Some notes on Linux's ionice
I was all set to write an entry praising ionice
as a perhaps
overlooked but rather handy little command, but then I decided to
actually measure things on Ubuntu 12.04 to make sure that I wasn't
fooling myself. Now you (and I) get a different set of notes.
In theory, ionice
allows you
to prioritize a command's IO the way that nice(1)
theoretically
prioritizes its CPU usage. This would be a handy way to allow, say, a
big but relatively important compile to grind away in the background
without getting in the way of your interactive use of the machine.
(Why yes, I do recompile Firefox from source every so often.)
In practice there are two flies in this ointment. The first
is that ionice
only works with the CFQ disk scheduler. CFQ is the default for scheduling
actual physical disks, but small things like software RAID and
LVM do not have disk schedulers at all and as far as I can tell
ionice
is completely ineffectual on them (for both read and write
IO). Unfortunately this renders ionice
pointless on my workstation
(which is all LVM over software RAID).
The next problem is that even when running directly on a disk, ionice
does nothing to de-prioritize asynchronous write IO. This is, well,
most of the write IO that most programs will do. Ionice may slow down
synchronous writes (I don't have a test program) and it definitely works
for reads, but that's it. This might still make a compile not eat your
machine (if you're not using LVM or software RAID) since it needs to
read things as well as write them, but it now really depends.

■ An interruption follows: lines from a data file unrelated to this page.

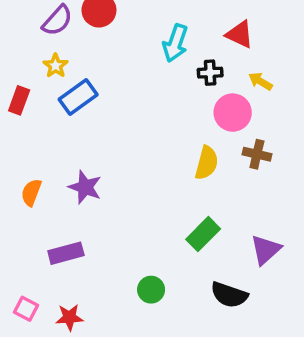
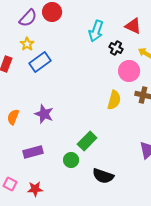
black cross: (210, 73) -> (116, 48), turned 32
green rectangle: (203, 234) -> (87, 141), moved
green circle: (151, 290) -> (71, 160), moved
black semicircle: (229, 295) -> (103, 176), moved

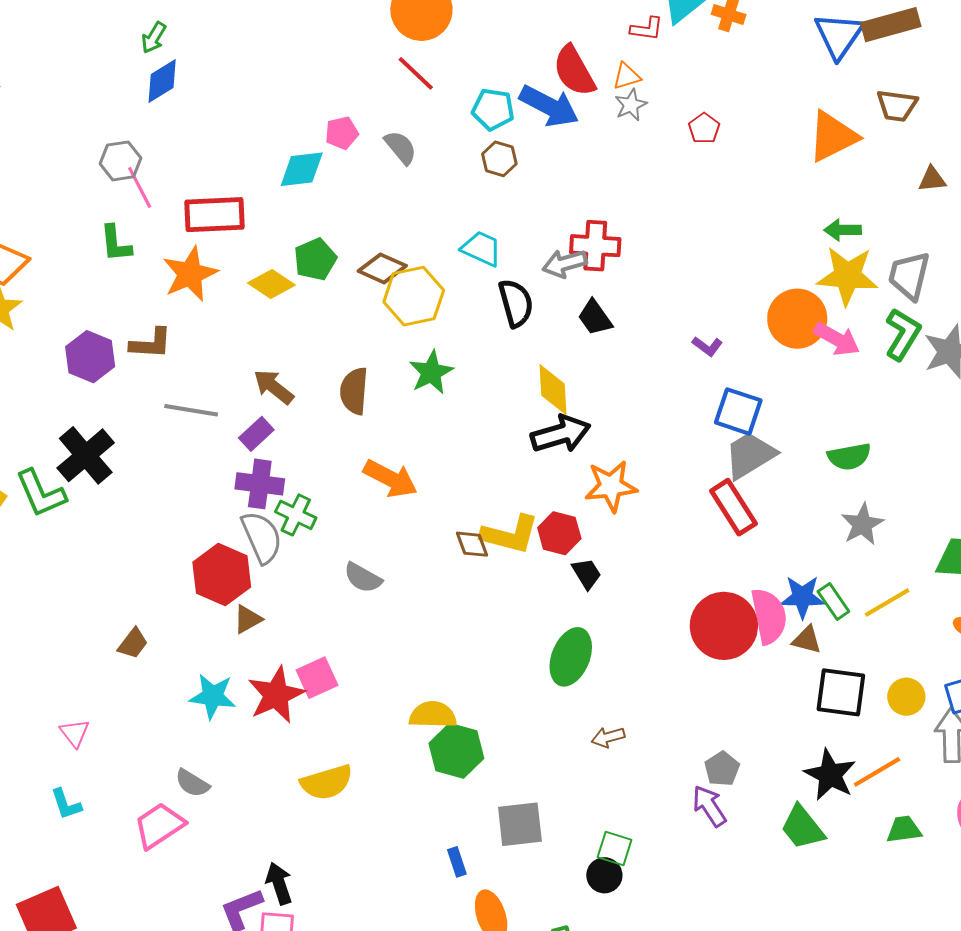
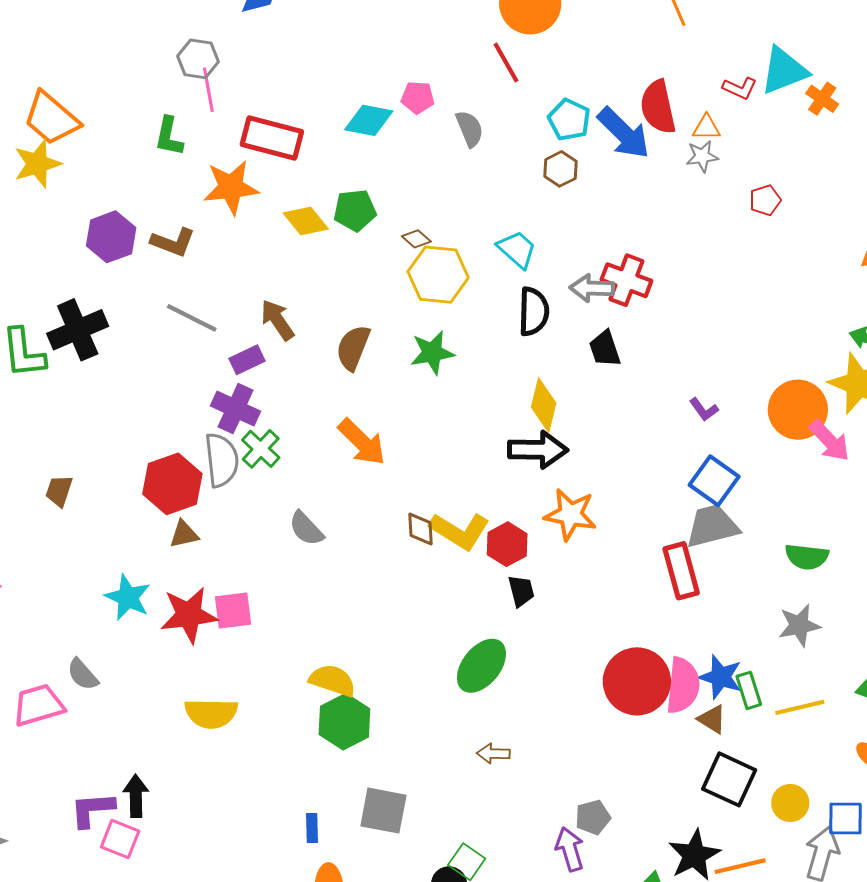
brown diamond: (382, 268) -> (416, 239), size x0.6
brown trapezoid: (133, 643) -> (59, 491), moved, turned 144

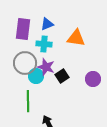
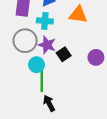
cyan circle: (36, 76) -> (37, 65), moved
green line: (28, 101) -> (42, 80), moved

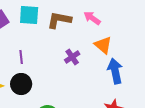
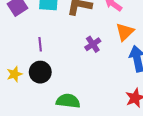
orange triangle: (103, 45) -> (125, 32), turned 36

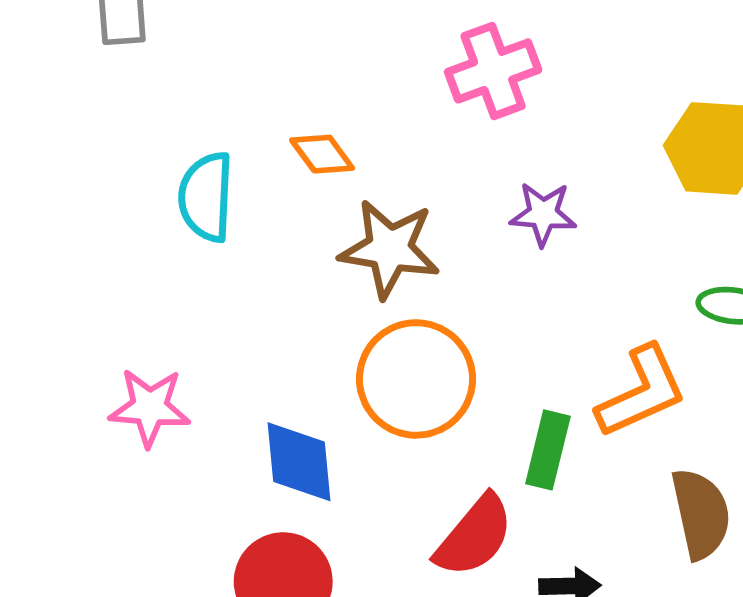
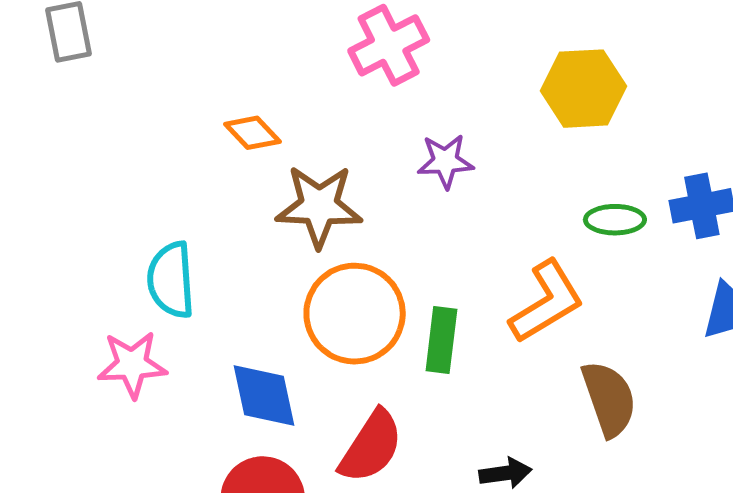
cyan semicircle: (206, 197) -> (171, 280), moved
green rectangle: (548, 450) -> (441, 340), moved
red semicircle: (474, 536) -> (371, 447), moved

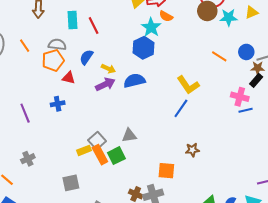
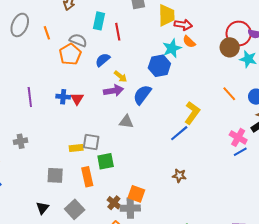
orange pentagon: (53, 60) -> (70, 54), turned -30
red triangle: (69, 78) -> (77, 99), moved, turned 32
blue semicircle: (134, 81) -> (142, 95), turned -55
yellow L-shape: (188, 85) -> (192, 113), turned -125
blue line: (246, 110) -> (240, 152), turned -32
gray triangle: (129, 135) -> (126, 122), moved
gray square: (97, 141) -> (91, 142), turned 36
orange rectangle: (100, 155) -> (87, 177), moved
orange square: (166, 171) -> (136, 194), moved

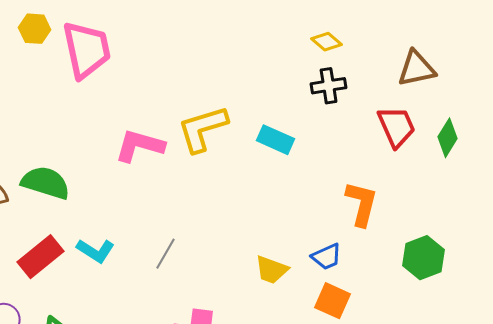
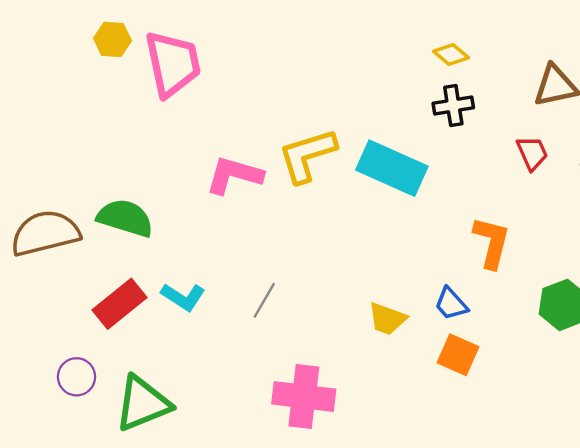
red trapezoid: (397, 127) -> (532, 153), size x0.7
cyan rectangle: (276, 140) -> (392, 168), size x1.6
blue trapezoid: (327, 257) -> (451, 304), turned 72

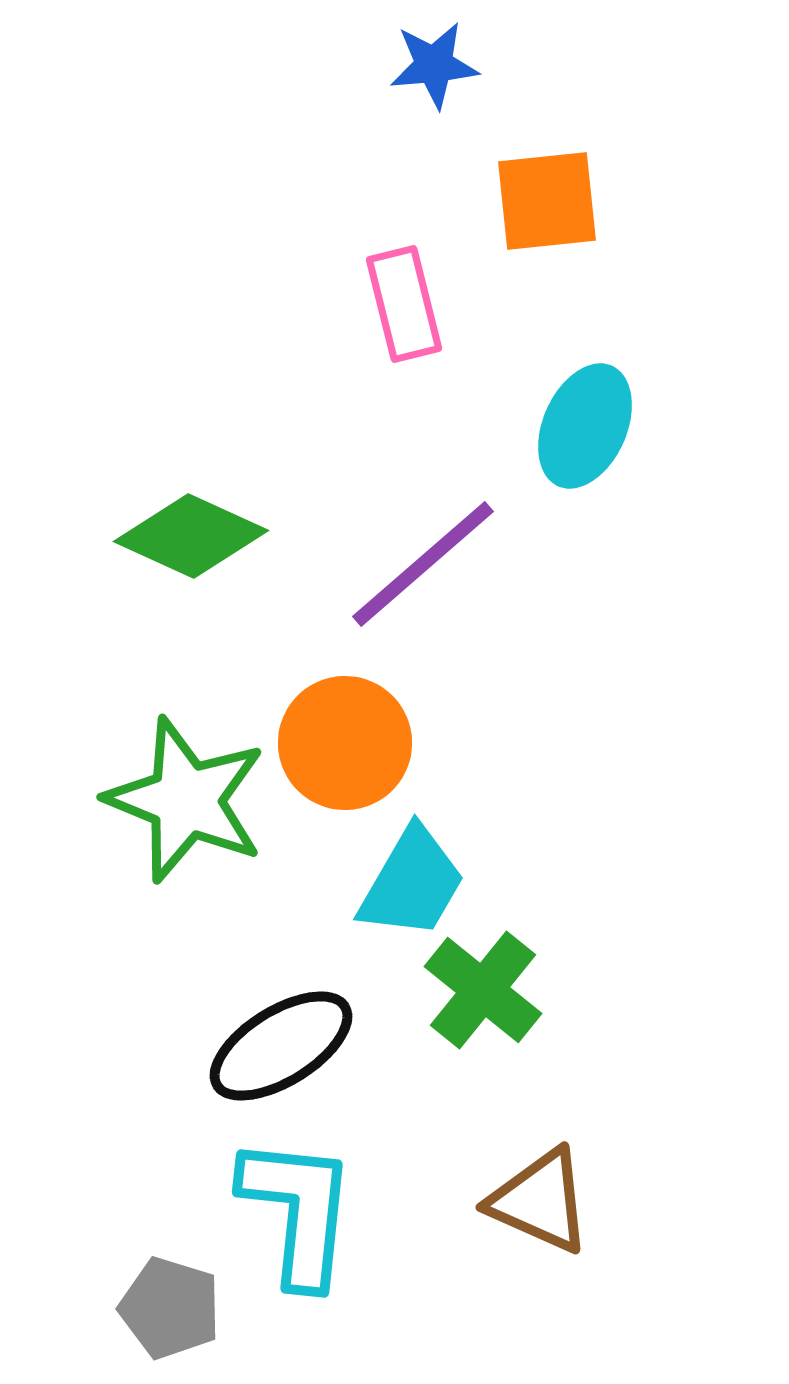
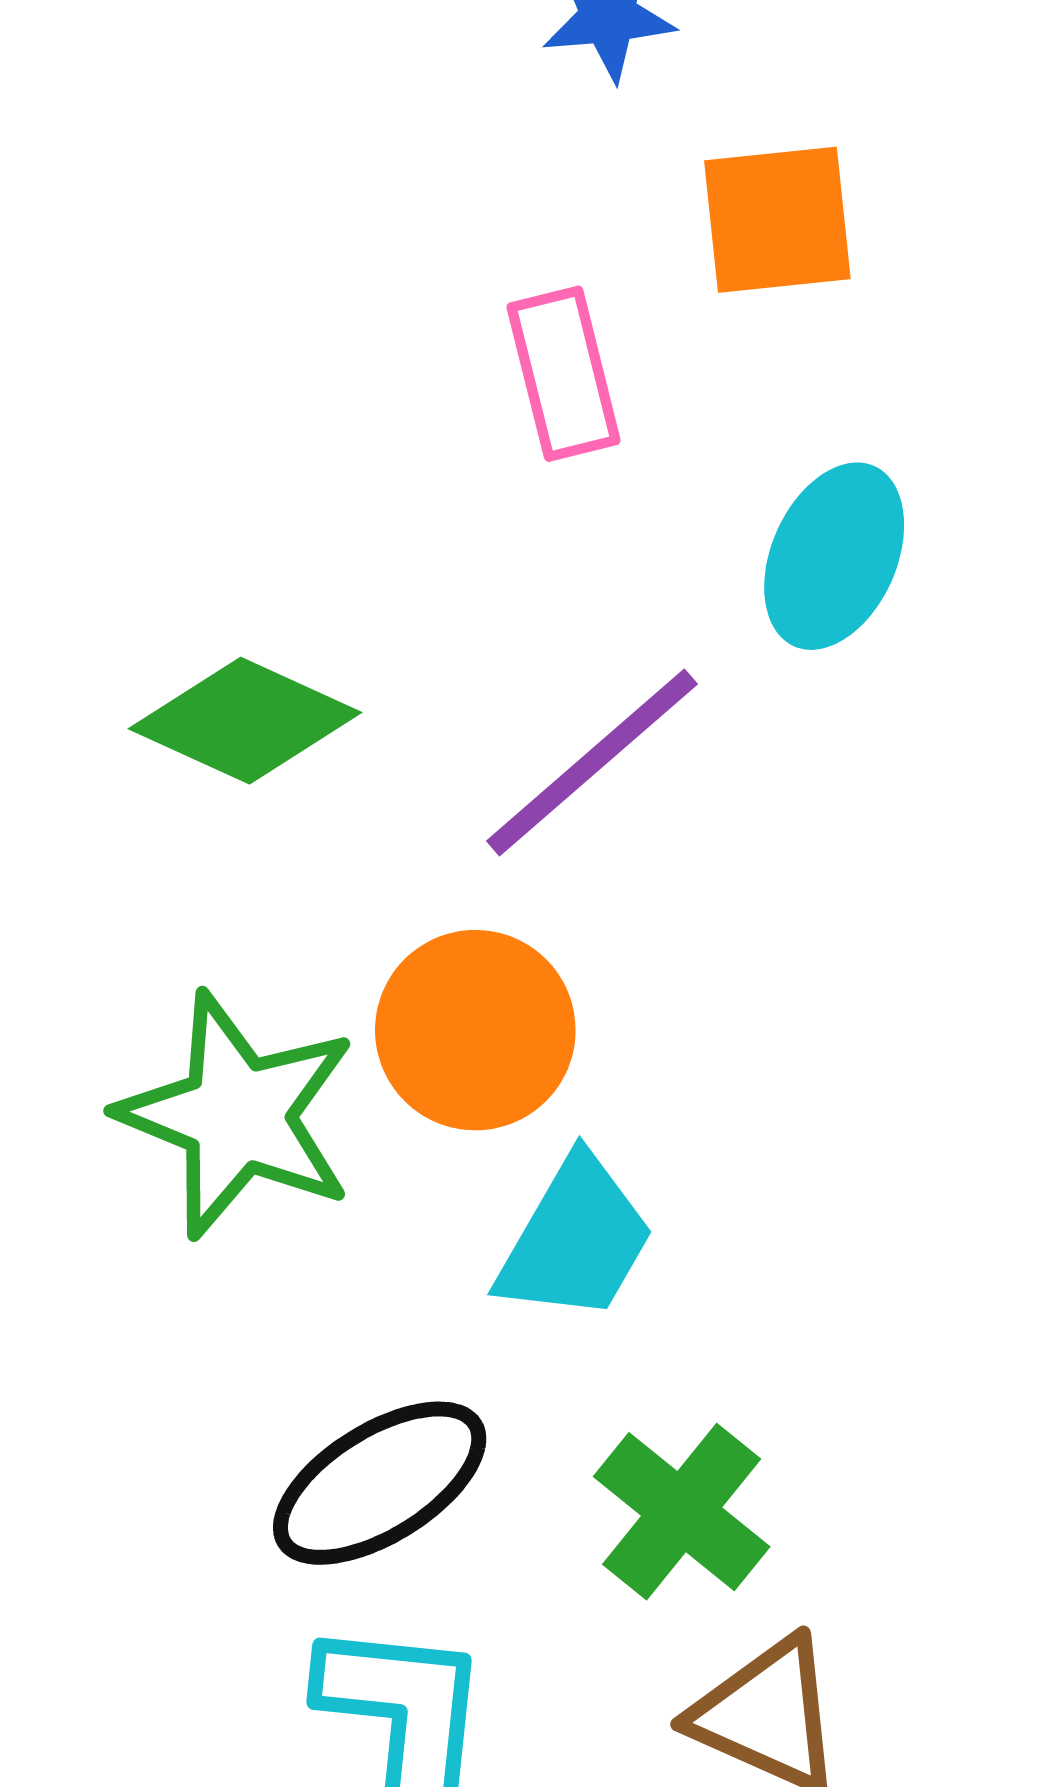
green cross: (483, 990) -> (682, 1512), moved

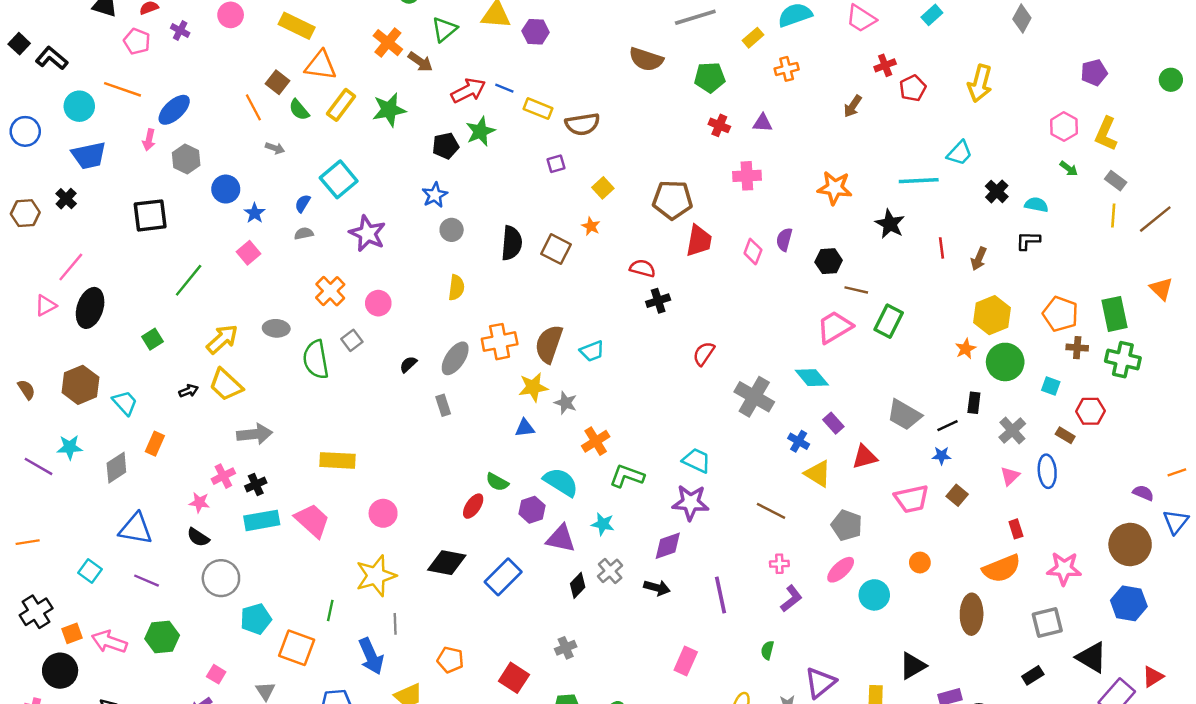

What actually doing these tests has show me is that any improvements I
thought I was getting from ionice
on my workstation was me fooling
myself; because I thought ionice
would make things nicer, I thought it
was (this is a well known effect, of course). In practice ionice
is
not likely to be of much use to me until it works through (or over) LVM
and software RAID. Working on write IO too would be even better.
(My understanding is that write IO is a hard problem in the kernel, but that's another entry.)
Oh well. Not every nifty looking thing actually works out in practice.